As the saying goes, you can lead a horse to water, but you can’t make it drink. Just because students are given the freedom to learn, it does not mean they will.


Read more: In a world of digital bystanders the challenge is for all of us to design engaging online education


Even offline, most students struggle to take control of their learning

Indonesia’s Freedom to Learn movement is not the first of its kind. Norway, for instance, implemented similar policies on customised learning. Its experience may offer valuable lessons.

In 1994, Norway launched Reform94 to give teenage students more control of their learning. The policy focused on regularly giving students more choice and responsibility to work with teachers in designing their learning activities.

However, national evaluations found stronger students possessed sufficient self-motivation to learn by themselves. Most other students did not. The policy’s good intent failed to be realised.

The students had become reliant on teachers deciding what and how to teach.

When online learning surged due to COVID-19, we recognise a similar pattern of students becoming even more isolated and left without guidance.

Even Norway – often regarded as having one of the best education outputs – still faced challenges of knowledge loss and lack of student engagement with repeated waves of local and regional online schooling.

So, in a world where teachers and students grow increasingly distant, how do we get students to take charge of their learning?

Designing an online-first environment

The pandemic has taught us the importance of digital learning environments that are well designed to retain students’ attention. Students won’t bother to actively learn on their own if they’ve already lost interest in the first place.

This requires shorter periods of teaching, combined with similarly shorter periods of practical learning and feedback activities.
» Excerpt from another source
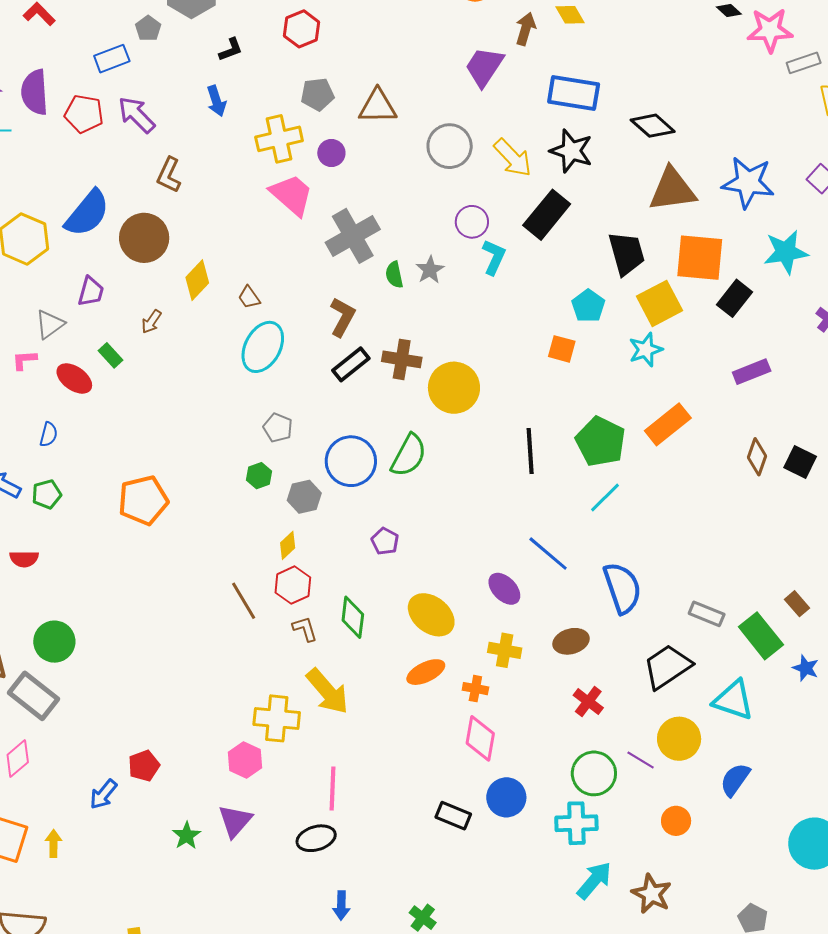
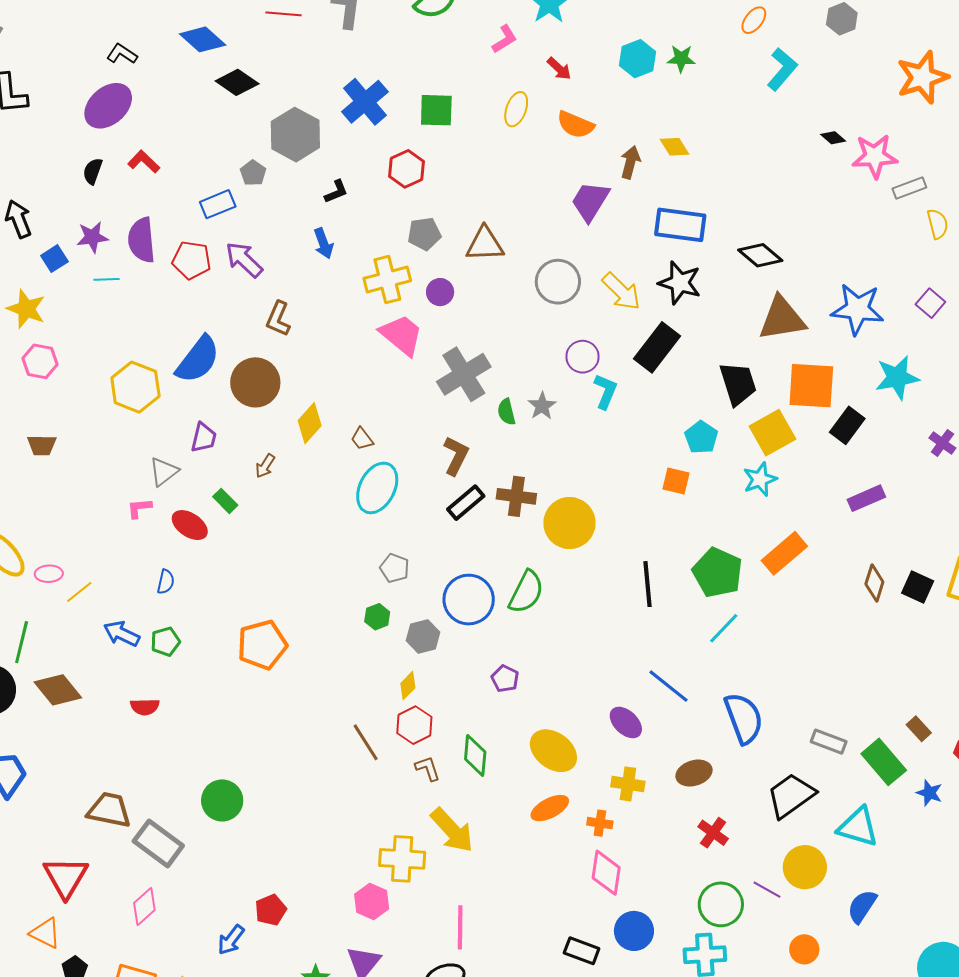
green circle: (54, 642) -> (222, 800), moved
The pandemic has taught us the importance of digital learning environments that are well designed to retain students’ attention. (Pexels/Katerina Holmes), CC BY

For some teachers, this might mean breaking up sessions that usually last for hours into 30-minute bursts of lessons and activities across a week of learning. This way, students get to engage with digital learning resources to learn about DNA, for instance, at their own pace throughout that week.

Practices like these have been long employed in New Zealand’s largest school, called Te Kura, and are cornerstones of a well-designed online learning environment.
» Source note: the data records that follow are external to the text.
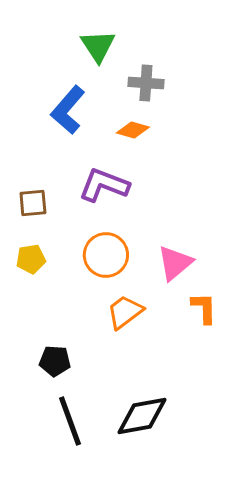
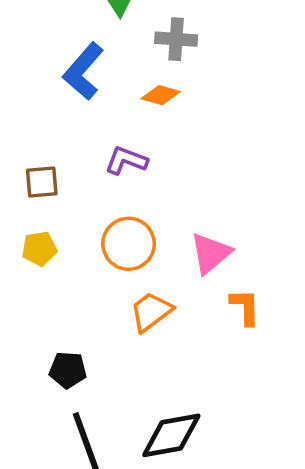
purple L-shape: (104, 185) -> (126, 160), size x0.7

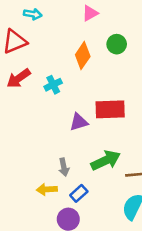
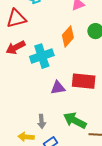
cyan cross: (53, 85) -> (42, 56), size x1.6
green arrow: (106, 160) -> (75, 120), turned -135

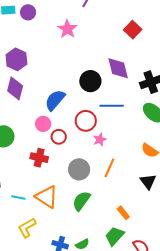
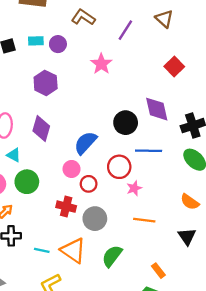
purple hexagon: (16, 59) -> (46, 83), moved
orange line: (109, 168) -> (144, 220), turned 72
gray circle: (79, 169) -> (95, 219), moved

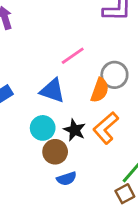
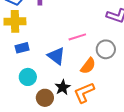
gray circle: (114, 75) -> (106, 49), moved
cyan circle: (43, 128) -> (28, 77), moved

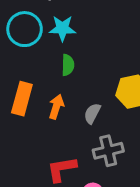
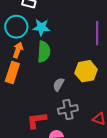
green semicircle: (68, 65) -> (44, 52), size x1.5
orange arrow: (56, 107) -> (18, 50), moved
Te Kura was founded in 1922. In these pre-digital times, teaching resources and assignments were sent to and returned by students via mail for grading and feedback.

This means that, long before the pandemic, Te Kura had adopted teaching models varying from fully online to face-to-face sessions when required or possible. The learning resources and platform were tried and tested – teachers already knew how to manage the difficult task of engaging students when COVID hit and, with the flick of a switch, they moved fully online.
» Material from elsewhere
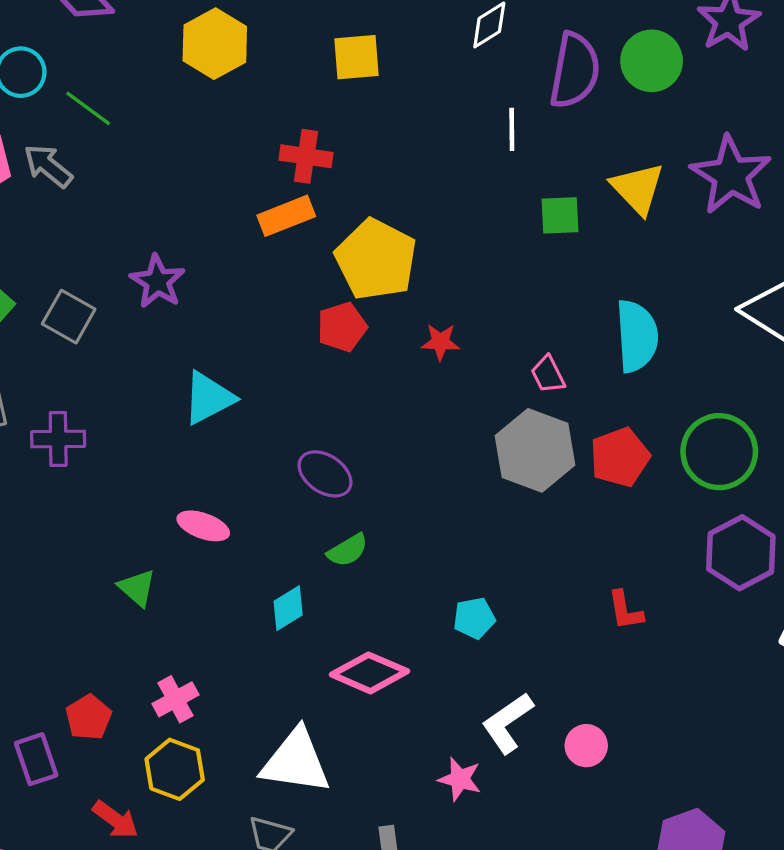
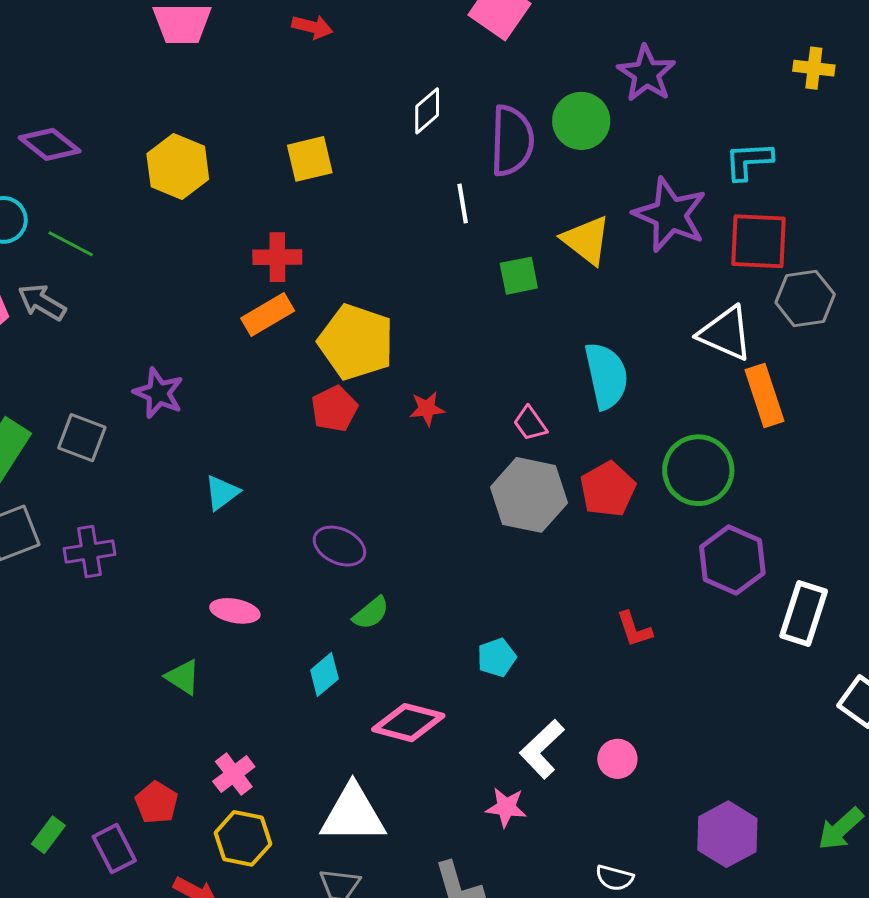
cyan triangle: (209, 398) -> (222, 493), size x0.7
Connectivism – the clue is in front of us

Moving forward, however, helping students become “digitally connected” to each other and the world around them will be most essential as they take charge of their own learning.

Education psychologist George Siemens explains this best through his theory of connectivism. It’s a concept of learning that involves many at-times-overlapping networks of digital sources for learning and assessment.

This is basically a fancy way of saying that, in an increasingly online world, we learn best through spontaneous and enjoyable acts of reading and consuming information. We could be glancing at news articles, watching TED Talks in our free time, reading e-books on a variety of topics, or even catching up with a colleague or fellow student over Zoom – sources of expertise that have already been accumulated by other people for years.

As these sources offer the opportunity of “any time, any place” learning and teaching, they are ideal teaching methods for any digital learning environment.

It is not enough for Indonesia’s Freedom to Learn movement to merely give room for students to shape their own education. Schools and teachers must also design digital learning environments that are actually able to retain their attention, motivation and drive to learn.